X-CAP-API-ATTRIBUTION-ENTITY-CODE	Pass the entity value based on the entity type. For example, if X-CAP-API-ATTRIBUTION-ENTITY-TYPE is STORE_CODE, then X-CAP-API-ATTRIBUTION-ENTITY-CODE is the store code that you want to tag to POST data. By default, it considers the Till associated with the client key and secret.

Error Handling

Error	Probable cause	Recommended action
Failed to generate OAuth token	Client key or secret invalid - Insufficient permission to access group	Ensure the auth key and secret are correct. - Ensure you have right permissions to the appropriate access group. To know more about access group, see Access group

Caching OAuth token

You can enable token caching (CONF_ENABLE_OAUTH_TOKEN_REUSE) to reuse a token for 30 seconds. This reduces unnecessary token generation and improves performance. It ensures the same token is used across multiple flows for a short period, lowering API traffic and memory usage.

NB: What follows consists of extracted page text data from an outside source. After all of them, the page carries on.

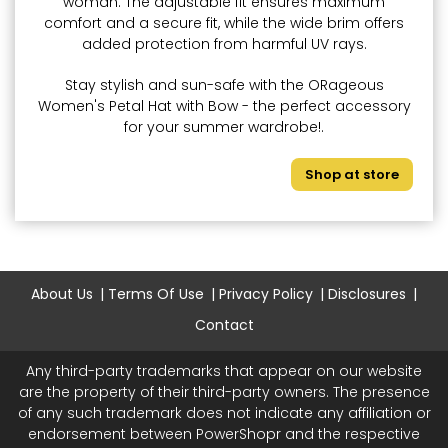
woman. The adjustable fit ensures maximum
comfort and a secure fit, while the wide brim offers
added protection from harmful UV rays.
Stay stylish and sun-safe with the ORageous
Women's Petal Hat with Bow - the perfect accessory
for your summer wardrobe!.
Shop at store
About Us
Terms Of Use
Privacy Policy
Disclosures
Contact
Any third-party trademarks that appear on our website
are the property of their third-party owners. The presence
of any such trademark does not indicate any affiliation or
endorsement between PowerShopr and the respective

When this configuration is enabled:

A generated token is stored in cache for 30 seconds.
Any request within this 30-second window uses the cached token.
After 30 seconds, the cache expires and a new token is generated.

Configuration details

Default state: Disabled.

Enablement: Create a ticket with the Capillary Product Support team.

Caching duration: Fixed at 30 seconds. This value cannot be changed.